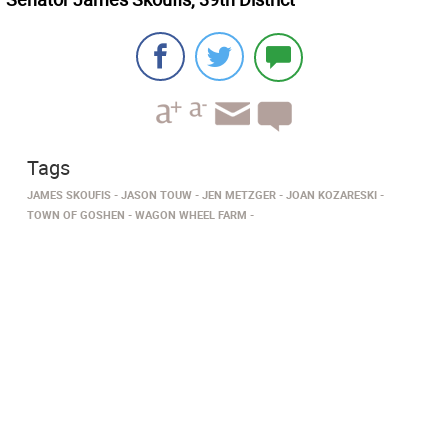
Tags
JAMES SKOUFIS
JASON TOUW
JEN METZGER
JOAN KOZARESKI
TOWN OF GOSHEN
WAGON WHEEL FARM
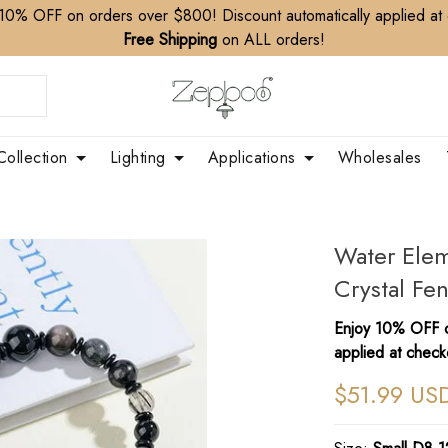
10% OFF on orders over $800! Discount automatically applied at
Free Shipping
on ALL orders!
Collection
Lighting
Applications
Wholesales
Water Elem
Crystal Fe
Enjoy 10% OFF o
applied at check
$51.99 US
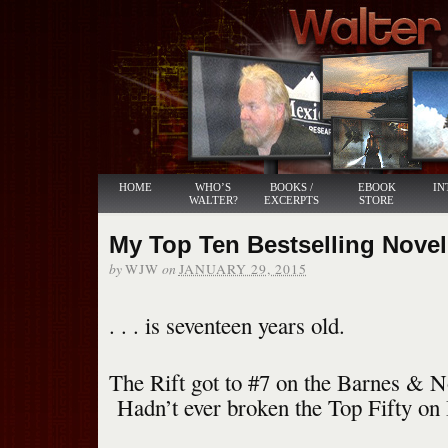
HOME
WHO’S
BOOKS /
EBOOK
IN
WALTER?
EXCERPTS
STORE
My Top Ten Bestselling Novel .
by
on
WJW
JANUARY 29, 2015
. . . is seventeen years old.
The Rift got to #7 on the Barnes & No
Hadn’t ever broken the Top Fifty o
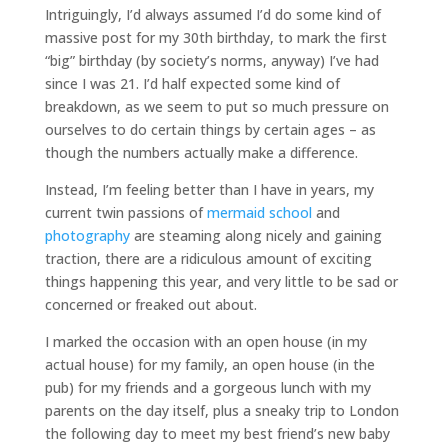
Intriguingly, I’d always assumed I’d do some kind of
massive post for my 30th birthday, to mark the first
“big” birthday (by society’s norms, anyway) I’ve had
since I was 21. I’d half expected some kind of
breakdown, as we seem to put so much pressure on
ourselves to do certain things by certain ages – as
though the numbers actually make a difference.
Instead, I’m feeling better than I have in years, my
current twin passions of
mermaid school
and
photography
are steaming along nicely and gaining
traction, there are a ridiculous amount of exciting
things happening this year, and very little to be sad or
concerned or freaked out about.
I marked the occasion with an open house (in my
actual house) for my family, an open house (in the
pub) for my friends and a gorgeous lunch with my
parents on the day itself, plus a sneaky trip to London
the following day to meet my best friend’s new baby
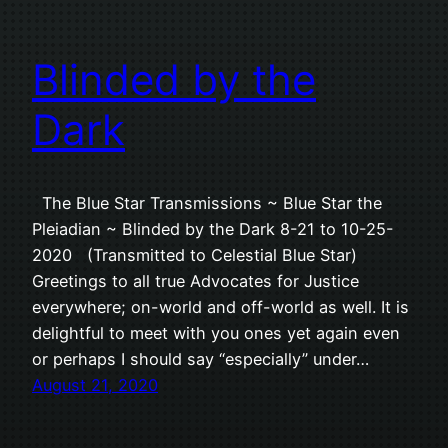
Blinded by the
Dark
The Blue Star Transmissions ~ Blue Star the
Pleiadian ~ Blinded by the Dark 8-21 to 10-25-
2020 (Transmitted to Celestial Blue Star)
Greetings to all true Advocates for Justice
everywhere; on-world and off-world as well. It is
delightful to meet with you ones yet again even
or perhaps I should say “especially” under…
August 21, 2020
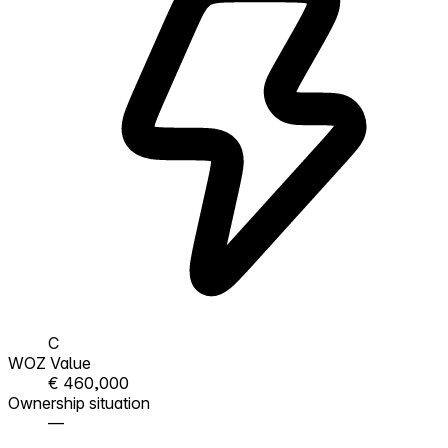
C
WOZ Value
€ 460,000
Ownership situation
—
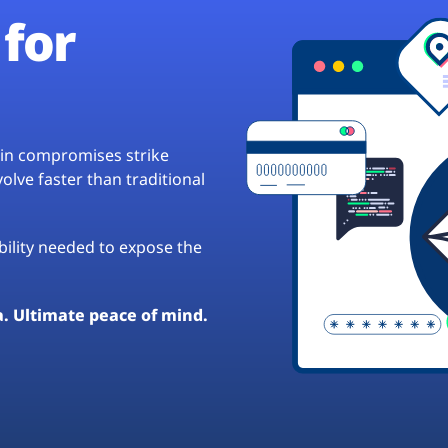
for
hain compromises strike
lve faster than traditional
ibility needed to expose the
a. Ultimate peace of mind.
# # # # # # #
» **WORK TO COMPLETE**
Please write out the entries starting at their beginning and ending at the line that contains "Hadn’t ever broken the Top Fifty o", including both ends. Leave the pictures out of your answer.

» **REPLY**
Tags
JAMES SKOUFIS
JASON TOUW
JEN METZGER
JOAN KOZARESKI
TOWN OF GOSHEN
WAGON WHEEL FARM
10% OFF on orders over $800! Discount automatically applied at
Free Shipping
on ALL orders!
Collection
Lighting
Applications
Wholesales
Water Elem
Crystal Fe
Enjoy 10% OFF o
applied at check
$51.99 US
HOME
WHO’S
BOOKS /
EBOOK
IN
WALTER?
EXCERPTS
STORE
My Top Ten Bestselling Novel .
by
on
WJW
JANUARY 29, 2015
. . . is seventeen years old.
The Rift got to #7 on the Barnes & No
Hadn’t ever broken the Top Fifty o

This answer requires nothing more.